### Exercise aim
What is needed here is every line of the records that includes "Gold".

### Records

****************

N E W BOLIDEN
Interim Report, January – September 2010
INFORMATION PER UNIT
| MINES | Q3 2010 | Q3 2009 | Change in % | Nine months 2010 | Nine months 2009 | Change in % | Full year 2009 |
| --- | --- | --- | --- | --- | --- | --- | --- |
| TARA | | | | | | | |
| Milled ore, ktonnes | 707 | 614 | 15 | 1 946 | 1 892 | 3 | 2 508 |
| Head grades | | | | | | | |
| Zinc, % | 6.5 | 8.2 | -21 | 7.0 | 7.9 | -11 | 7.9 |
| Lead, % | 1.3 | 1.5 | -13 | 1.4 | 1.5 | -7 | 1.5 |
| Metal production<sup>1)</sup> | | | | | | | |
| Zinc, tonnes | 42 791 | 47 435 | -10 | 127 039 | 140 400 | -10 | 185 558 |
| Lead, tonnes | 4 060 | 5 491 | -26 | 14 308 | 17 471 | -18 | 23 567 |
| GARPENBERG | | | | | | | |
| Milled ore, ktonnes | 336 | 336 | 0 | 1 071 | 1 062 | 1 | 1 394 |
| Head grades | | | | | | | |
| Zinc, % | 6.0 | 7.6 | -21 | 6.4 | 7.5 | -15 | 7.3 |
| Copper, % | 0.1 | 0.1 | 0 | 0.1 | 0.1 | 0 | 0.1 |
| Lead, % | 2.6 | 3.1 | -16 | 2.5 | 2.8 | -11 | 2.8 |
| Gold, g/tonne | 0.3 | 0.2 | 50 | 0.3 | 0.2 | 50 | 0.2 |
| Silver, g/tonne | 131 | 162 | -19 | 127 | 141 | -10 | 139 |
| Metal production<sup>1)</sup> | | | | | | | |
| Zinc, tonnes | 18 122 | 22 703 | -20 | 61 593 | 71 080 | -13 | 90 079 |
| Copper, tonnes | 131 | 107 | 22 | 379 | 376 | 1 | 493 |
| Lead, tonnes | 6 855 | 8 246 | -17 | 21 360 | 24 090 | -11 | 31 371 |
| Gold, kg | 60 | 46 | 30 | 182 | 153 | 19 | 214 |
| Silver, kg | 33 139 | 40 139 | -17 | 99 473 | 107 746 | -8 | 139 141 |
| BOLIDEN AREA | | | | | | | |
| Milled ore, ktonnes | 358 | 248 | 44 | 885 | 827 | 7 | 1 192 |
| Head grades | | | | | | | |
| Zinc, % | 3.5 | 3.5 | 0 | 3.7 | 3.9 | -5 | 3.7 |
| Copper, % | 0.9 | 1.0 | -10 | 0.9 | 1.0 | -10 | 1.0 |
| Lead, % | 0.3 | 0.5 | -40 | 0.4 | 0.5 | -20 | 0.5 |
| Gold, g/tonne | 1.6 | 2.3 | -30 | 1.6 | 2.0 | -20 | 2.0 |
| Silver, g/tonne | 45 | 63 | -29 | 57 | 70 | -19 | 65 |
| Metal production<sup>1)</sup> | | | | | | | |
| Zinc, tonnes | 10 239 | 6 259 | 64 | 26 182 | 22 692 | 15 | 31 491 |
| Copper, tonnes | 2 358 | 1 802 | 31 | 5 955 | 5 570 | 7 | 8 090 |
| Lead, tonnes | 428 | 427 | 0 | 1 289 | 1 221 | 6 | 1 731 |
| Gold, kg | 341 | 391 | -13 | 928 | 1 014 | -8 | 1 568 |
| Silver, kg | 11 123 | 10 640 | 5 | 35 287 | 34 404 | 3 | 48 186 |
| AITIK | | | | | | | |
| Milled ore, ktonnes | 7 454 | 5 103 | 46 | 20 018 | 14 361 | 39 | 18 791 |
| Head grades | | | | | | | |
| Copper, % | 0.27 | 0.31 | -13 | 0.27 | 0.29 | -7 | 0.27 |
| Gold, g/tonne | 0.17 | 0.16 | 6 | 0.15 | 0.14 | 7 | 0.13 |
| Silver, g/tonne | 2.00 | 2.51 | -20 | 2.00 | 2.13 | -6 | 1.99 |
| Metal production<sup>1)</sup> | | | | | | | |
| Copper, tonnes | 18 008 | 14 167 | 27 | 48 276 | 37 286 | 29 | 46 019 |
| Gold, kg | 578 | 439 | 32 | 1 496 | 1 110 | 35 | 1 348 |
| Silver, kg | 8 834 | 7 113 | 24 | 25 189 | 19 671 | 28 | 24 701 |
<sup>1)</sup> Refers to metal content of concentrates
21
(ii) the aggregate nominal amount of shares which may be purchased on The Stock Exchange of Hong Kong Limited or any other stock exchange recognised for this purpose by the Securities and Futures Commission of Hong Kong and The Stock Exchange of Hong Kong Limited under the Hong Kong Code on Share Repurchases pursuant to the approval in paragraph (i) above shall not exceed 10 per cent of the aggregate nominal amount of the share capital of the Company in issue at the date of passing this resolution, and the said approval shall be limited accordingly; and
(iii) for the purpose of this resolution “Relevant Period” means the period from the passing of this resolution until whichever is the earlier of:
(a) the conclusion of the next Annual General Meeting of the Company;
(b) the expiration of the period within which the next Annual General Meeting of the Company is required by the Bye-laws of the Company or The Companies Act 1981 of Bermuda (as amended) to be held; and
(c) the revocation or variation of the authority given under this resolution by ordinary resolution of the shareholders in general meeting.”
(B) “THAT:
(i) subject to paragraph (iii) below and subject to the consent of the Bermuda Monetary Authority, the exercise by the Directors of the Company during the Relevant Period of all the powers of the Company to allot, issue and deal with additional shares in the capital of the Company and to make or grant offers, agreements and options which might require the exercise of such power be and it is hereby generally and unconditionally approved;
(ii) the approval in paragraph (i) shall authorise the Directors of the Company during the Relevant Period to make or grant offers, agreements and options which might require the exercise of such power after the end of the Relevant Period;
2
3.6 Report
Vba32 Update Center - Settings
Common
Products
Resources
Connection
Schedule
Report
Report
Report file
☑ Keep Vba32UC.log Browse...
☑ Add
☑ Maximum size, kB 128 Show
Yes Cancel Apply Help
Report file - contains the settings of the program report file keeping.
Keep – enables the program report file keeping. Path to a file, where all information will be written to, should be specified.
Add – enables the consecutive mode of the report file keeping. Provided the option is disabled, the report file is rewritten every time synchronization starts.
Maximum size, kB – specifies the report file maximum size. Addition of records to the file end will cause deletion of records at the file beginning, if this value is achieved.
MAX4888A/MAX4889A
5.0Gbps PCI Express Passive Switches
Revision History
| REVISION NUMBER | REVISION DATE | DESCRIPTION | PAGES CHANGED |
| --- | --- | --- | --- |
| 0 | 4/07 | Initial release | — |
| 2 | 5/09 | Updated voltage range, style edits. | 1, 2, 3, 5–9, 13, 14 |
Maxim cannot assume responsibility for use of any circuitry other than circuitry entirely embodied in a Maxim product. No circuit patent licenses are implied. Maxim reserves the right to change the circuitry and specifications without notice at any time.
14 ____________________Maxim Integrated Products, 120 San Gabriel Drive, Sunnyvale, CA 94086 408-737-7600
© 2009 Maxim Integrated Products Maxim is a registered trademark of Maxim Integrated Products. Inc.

****************

### Completed task
| Gold, g/tonne | 0.3 | 0.2 | 50 | 0.3 | 0.2 | 50 | 0.2 |
| Gold, kg | 60 | 46 | 30 | 182 | 153 | 19 | 214 |
| Gold, g/tonne | 1.6 | 2.3 | -30 | 1.6 | 2.0 | -20 | 2.0 |
| Gold, kg | 341 | 391 | -13 | 928 | 1 014 | -8 | 1 568 |
| Gold, g/tonne | 0.17 | 0.16 | 6 | 0.15 | 0.14 | 7 | 0.13 |
| Gold, kg | 578 | 439 | 32 | 1 496 | 1 110 | 35 | 1 348 |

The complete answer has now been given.